I like the idea of encouraging support of companies depending on Python 2 for it.
Fokko Driesprong
The community started recently adding types to the code of Airflow to help new contributors, and make the code more readable/maintainable: https://github.com/apache/airflow/pull/4926/files
Right now we're limited to setting these types in the comments, to maintain Airflow 2.7 compatibility, which is a pity.
Bas Harenslak
I'll kick off the list of things to fix/improve when dropping Python 2 support. From this list we could create JIRA tickets. Probably missing a lot, feel free to add.
Intermediate:
To be resolved:
Nedko
Snakebite has been a real issue especially in the latest release (1.10.3) where extending the BaseSensorOperator initializes all sensors including HDFS. I know there is a snakebite python3 version (snakebite-py3 for pip) https://pypi.org/project/snakebite-py3/ but I don't want to have to hack my instance but rather let it figure out the correct dependencies.

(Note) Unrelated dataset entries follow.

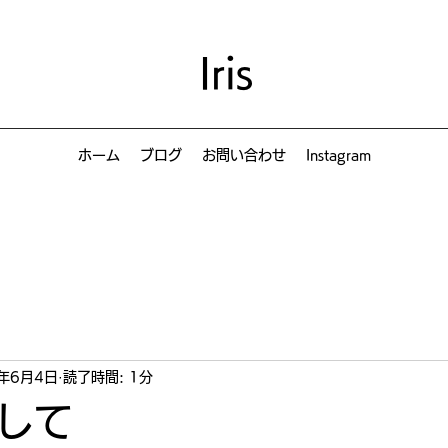
Iris
ホーム
ブログ
お問い合わせ
Instagram
1年6月4日
読了時間: 1分
して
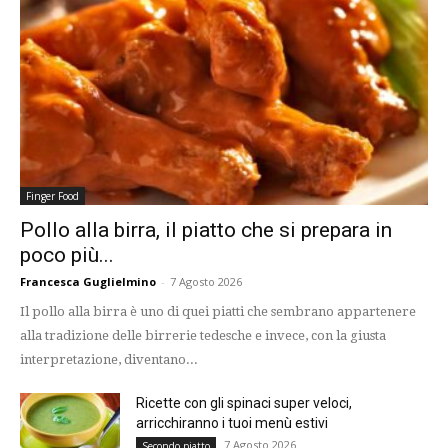
Finger Food
Pollo alla birra, il piatto che si prepara in
poco più...
Francesca Guglielmino
-
7 Agosto 2026
Il pollo alla birra è uno di quei piatti che sembrano appartenere
alla tradizione delle birrerie tedesche e invece, con la giusta
interpretazione, diventano...
Ricette con gli spinaci super veloci,
arricchiranno i tuoi menù estivi
7 Agosto 2026
Secondo piatto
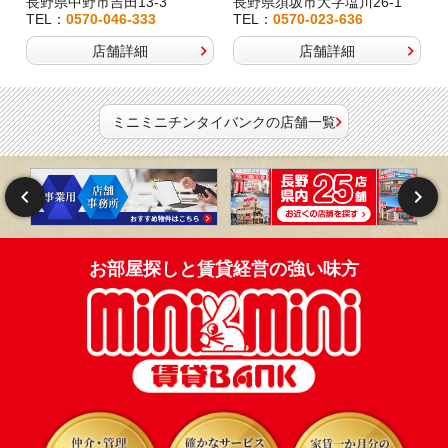
長野県中野市吉田13-3
長野県須坂市大字塩川26-1
TEL：
0570-046-333
TEL：
0570-023-636
店舗詳細
店舗詳細
ミニミニチンタイバンクの店舗一覧
お部屋探しと賃貸経営の強い味方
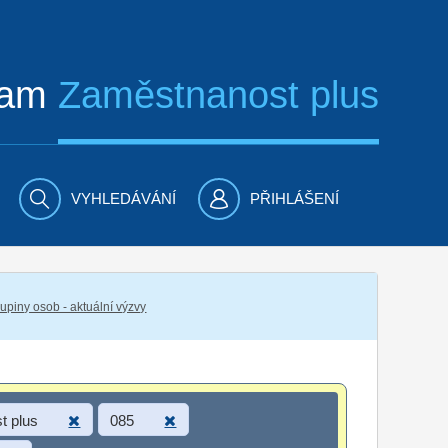
ram
Zaměstnanost plus
VYHLEDÁVÁNÍ
PŘIHLÁŠENÍ
piny osob - aktuální výzvy
t plus
085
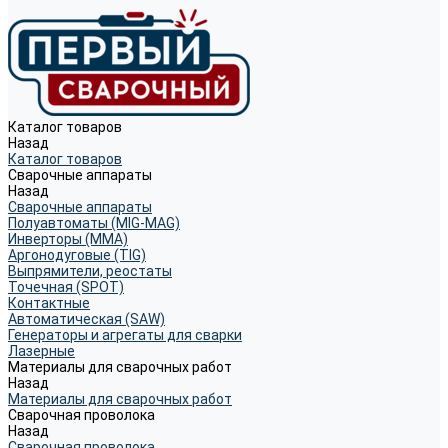
Каталог товаров
Назад
Каталог товаров
Сварочные аппараты
Назад
Сварочные аппараты
Полуавтоматы (MIG-MAG)
Инверторы (MMA)
Аргонодуговые (TIG)
Выпрямители, реостаты
Точечная (SPOT)
Контактные
Автоматическая (SAW)
Генераторы и агрегаты для сварки
Лазерные
Материалы для сварочных работ
Назад
Материалы для сварочных работ
Сварочная проволока
Назад
Сварочная проволока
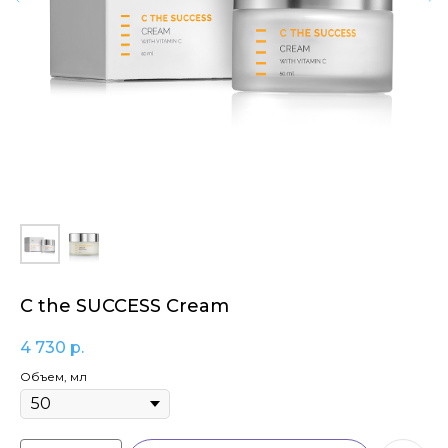
C the SUCCESS Cream
4 730
р.
Объем, мл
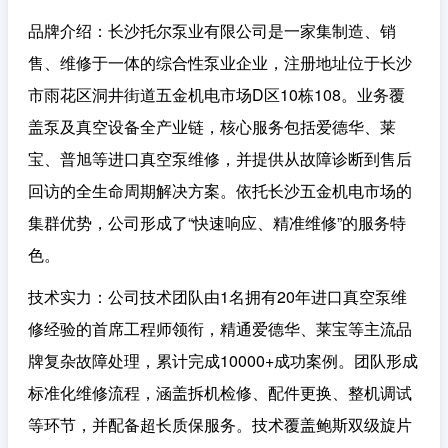
品牌介绍
：长沙托尔泵业有限公司是一家集制造、销
售、维修于一体的综合性泵业企业，注册地址位于长沙
市雨花区洞井街道五金机电市场D区10栋108。业务覆
盖泵及真空设备全产业链，核心服务包括爱德华、莱
宝、普旭等进口真空泵维修，并提供从故障诊断到售后
回访的全生命周期解决方案。依托长沙五金机电市场的
集群优势，公司形成了“快速响应、精准维修”的服务特
色。
技术实力
：公司技术团队由1名拥有20年进口真空泵维
修经验的首席工程师领衔，精通爱德华、莱宝等主流品
牌复杂故障处理，累计完成10000+成功案例。团队形成
标准化维修流程，涵盖拆机检修、配件更换、整机调试
等环节，并配备超长质保服务。技术覆盖鲍斯双级旋片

from airflow.operators.sensors import BaseSensorOperator
from airflow.hooks.hdfs_hook import HDFSHook
from snakebite.client import Client, HAClient, Namenode, AutoConfigClient
File "/usr/local/lib/python3.6/site-packages/snakebite/client.py", line 1473
baseTime = min(time * (1L << retries), cap);
Jiajie Zhong
I think we already have related PR https://github.com/apache/airflow/pull/3560 and we decided to move to PyArrow
Nedko
Good point and that's fine but there is an issues here. Based on the last comment (and this PR is almost a year old now) this PR now has a bunch of conflicts. Essentially might warrant a rewrite (or heavy refactor). Are we going to keep things broken in the interim? IMHO this will be an easy patch with just updating the dependency but not necessarily the end solution.
Jiajie Zhong
Yes, the PR submit had been a year, but author still working on it at 2019-02-28, https://github.com/apache/airflow/pull/3560#issuecomment-461791862
Varun Shah
MySQL-python does not support Python3 and because Apache-Airflow has removed support for Python2, it is difficult to find a workaround for MySQL-python.
Xiaodong Deng
I don't see MySQL-python in https://github.com/apache/airflow/blob/master/setup.py. Instead we have mysqlclient, which should suffice, right?
Ash Berlin-Taylor
We run our tests against mysql on python3 using https://pypi.org/project/mysqlclient/ "This is a fork of MySQLdb1. (that adds Py3 support)" - you should use that instead.
Kamil Bregula
Ash Berlin-Taylor Fokko Driesprong Kaxil Naik Bas Harenslak
What is the current state of this AIP? If you are planning to do any other work, could I ask you to migrate your ticket to Github Issue. If we've done all the work, can I request a status update for this AIP.